PS: Esta carta foi escrita e publicada no final de 2021, porém achei que ela cairia muito bem nesta série de republicações pois, embora tenha se passado 1 ano de sua original publicação, muitas coisas ainda geram identificação. Decidi não “atualizar” o texto, portanto, leia as impressões do final de 2021 com gostinho de 2022, pois as tretas continuam (será que um dia acabam?)
Amanhã,
Pensei em falar com a Simone aqui (eu sei, a Simone de novo), mostrando para ela o quanto tentei, de todas as maneiras, fazer o meu melhor este ano. Mesmo que não pareça. Mesmo que eu não acredite. Mas achei melhor não. Primeiro porque acho bastante problemático esse “clássico da cultura brasileira. “ Então é Natal, e o que você fez? ”, já começa a música nesta inquisição velada, como se manter-se vivo já não fosse bastante coisa não é mesmo. Depois segue ladeira abaixo “Pro rico e pro pobre, num só coração”, até entendo aí a tentativa de criar uma atmosfera amorosa e harmoniosa para o Natal, mas “num só coração” é um pouco forçado, até mesmo porque o coração do rico certamente estará propenso a uma melhor saúde e diante de uma mesa farta, o que, neste ano, definitivamente, não será o caso do pobre.
Como podem perceber, aqui temos uma Simone cansada. Acho inclusive que se a letra desta música fosse escrita em 2021 certamente seria bem diferente, talvez algo como “Então é Natal, e você sobreviveu” ou ainda “O rico que sobe, e o pobre desce outra vez” quem sabe ainda algo como “Que seja feliz quem, tomar a vacina, e respeitar o outrem”.
Brincadeiras à parte, sabemos que a letra original, escrita por John Lennon e Yoko Ono foi um protesto contra a guerra. Mas como a versão abrasileirada tomou outro rumo, reside aí a revolta anual com a Simone. Mas nem sei porque estou aqui ainda falando de Simone, já que havia dito que não iria apresentar um balanço do que eu fiz, e não vou.

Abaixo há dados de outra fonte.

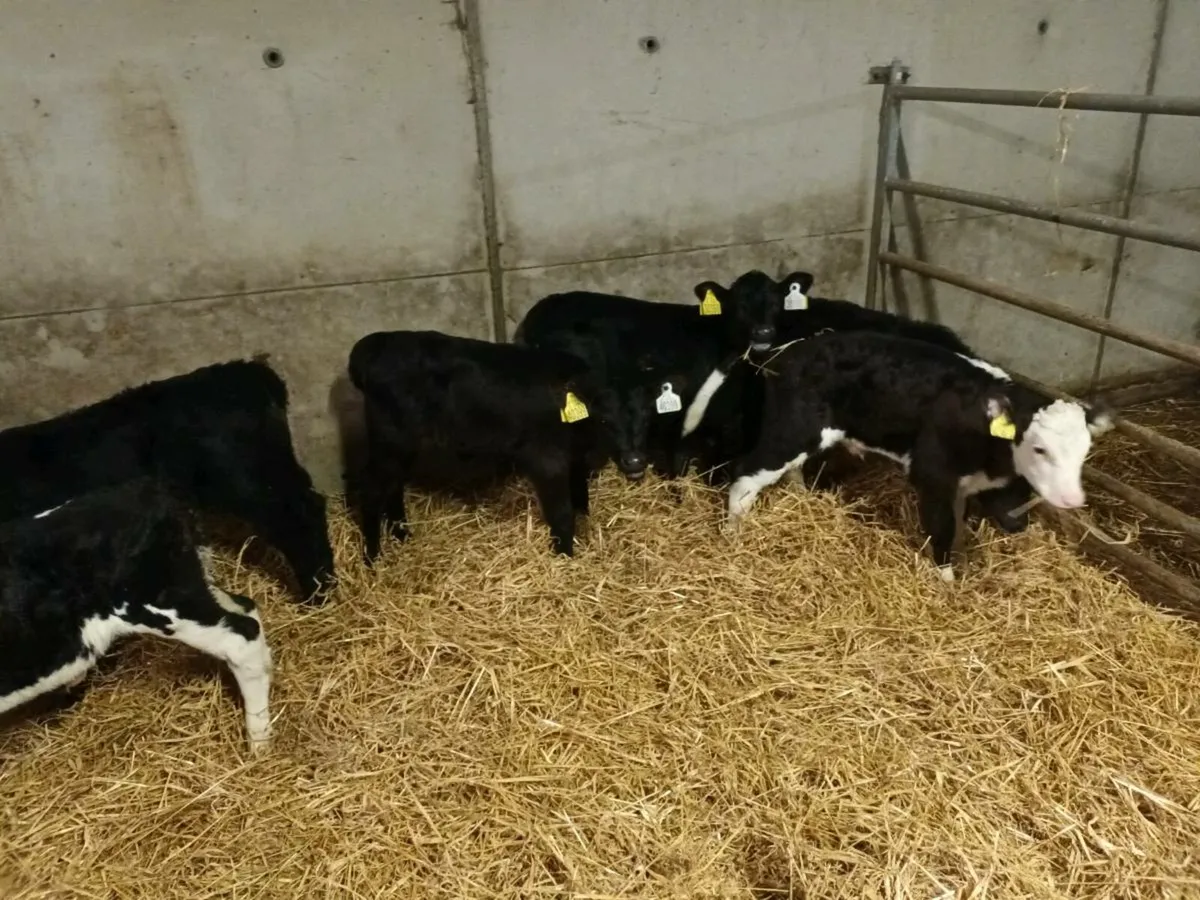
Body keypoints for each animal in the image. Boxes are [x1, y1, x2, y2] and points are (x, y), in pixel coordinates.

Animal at [0, 478, 273, 753]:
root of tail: (150, 491)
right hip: (190, 587)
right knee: (245, 607)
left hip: (160, 606)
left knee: (242, 636)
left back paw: (259, 741)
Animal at [347, 329, 625, 560]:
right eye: (603, 418)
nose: (629, 459)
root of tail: (374, 345)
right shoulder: (547, 458)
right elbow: (563, 512)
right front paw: (565, 556)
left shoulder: (576, 459)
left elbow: (581, 501)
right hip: (390, 440)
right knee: (371, 489)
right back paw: (373, 557)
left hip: (401, 446)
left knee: (392, 486)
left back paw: (402, 536)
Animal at [719, 330, 1114, 581]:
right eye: (1039, 448)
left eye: (1085, 452)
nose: (1072, 500)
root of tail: (788, 350)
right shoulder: (933, 473)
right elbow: (942, 530)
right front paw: (947, 584)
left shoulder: (962, 485)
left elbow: (958, 528)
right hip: (794, 428)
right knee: (746, 474)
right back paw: (733, 535)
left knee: (791, 471)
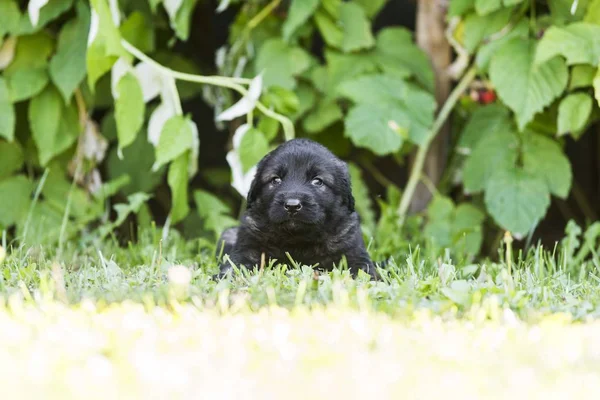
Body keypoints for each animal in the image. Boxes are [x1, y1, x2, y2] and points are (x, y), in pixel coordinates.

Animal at [213, 139, 378, 280]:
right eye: (275, 179)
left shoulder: (351, 251)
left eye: (317, 181)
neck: (297, 239)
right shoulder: (249, 248)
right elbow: (235, 265)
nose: (292, 205)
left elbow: (363, 270)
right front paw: (225, 278)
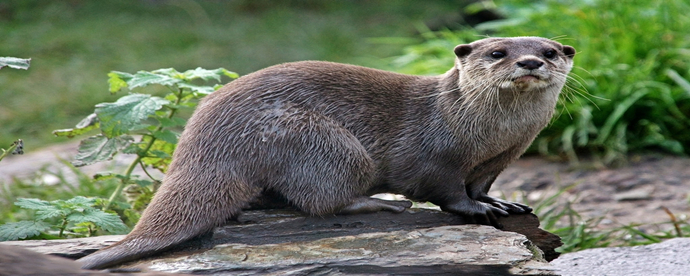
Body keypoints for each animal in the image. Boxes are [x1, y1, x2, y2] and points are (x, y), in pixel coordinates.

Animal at [78, 36, 576, 270]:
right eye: (497, 52)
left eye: (551, 51)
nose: (530, 62)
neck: (487, 133)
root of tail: (202, 142)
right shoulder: (439, 157)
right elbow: (447, 191)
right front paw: (476, 211)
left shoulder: (501, 158)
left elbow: (482, 184)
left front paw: (500, 203)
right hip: (319, 141)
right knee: (319, 199)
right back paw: (377, 205)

Acredito que para olhar a minha retrospectiva, como costumeiramente sou instigada a fazer, preciso aprender a reconhecer realmente minhas vitórias. Eu não sei fazer isso ainda. Não da forma como acredito que deveria. Olho para tudo que fiz neste difícil ano e até reconheço meus esforços, mas o olho cresce muito mais para tudo aquilo que não aconteceu. Atribuo a “culpa” majoritamente a mim, “não aconteceu porque não me esforcei o bastante” é a primeira frase sussurrada no meu ouvido por uma versão minha que ainda não aprendeu a me amar como ama o outro.
Não quero olhar para o que aconteceu. Mesmo que haja muita coisa boa por lembrar. Quero olhar para mim hoje, e ver as transformações ocorridas no corpo e na alma diante de tudo que foi vivenciado. Acho que a retrospectiva somos nós, no agora.
Talvez não faça muito sentido. Talvez sim. As pessoas vivem suas fases e às vezes nos alinhamos com o pensamento alheio, ou não. E está tudo bem. Demorei para entender isso. Nem sempre é uma questão de analisar, se incomodar ou até mesmo praguejar. A sintonia por vezes não ocorre. Vejo aí beleza, lugar de aprendizado, proximidade ou afastamento, o que pode ser bom também.
Carta meio confusa né, e quem não está nesse final de ano? Não sei ao certo se a mensagem que quero passar (se é que tem alguma mensagem nisso tudo) está tendo êxito. É que o ano foi difícil, para alguns muito mais de que para outros, mas dificilmente alguém saiu ileso. É preciso afeto, com o outro, mas principalmente consigo mesmo. Não há amor que resista a um coração que não consegue se abraçar. E não há corpo que não sucumba a culpas que não devia carregar.
Fugindo do clima nebuloso do início desta carta, encerro-a lhe desejando que nestes últimos dias do ano, possa genuinamente se amar. Independente do seu balanço. Do que não conseguiu realizar. Dos desejos que teve que abandonar. Você certamente fez o seu melhor e para a Simone, você não precisa se explicar. Desejo que esse amor cresça e que no ano que está chegando, seja ele sua força e os sapatos que sustentam seus pés para novos caminhos trilhar.
Com curiosidade e afeto,
Ana.
Eu acho que 2020, 2021 e 2022 ainda são uma coisa só, então esse texto faz muito sentido. Espero que em 2023 a gente finalmente comece algo novo, vire o ano.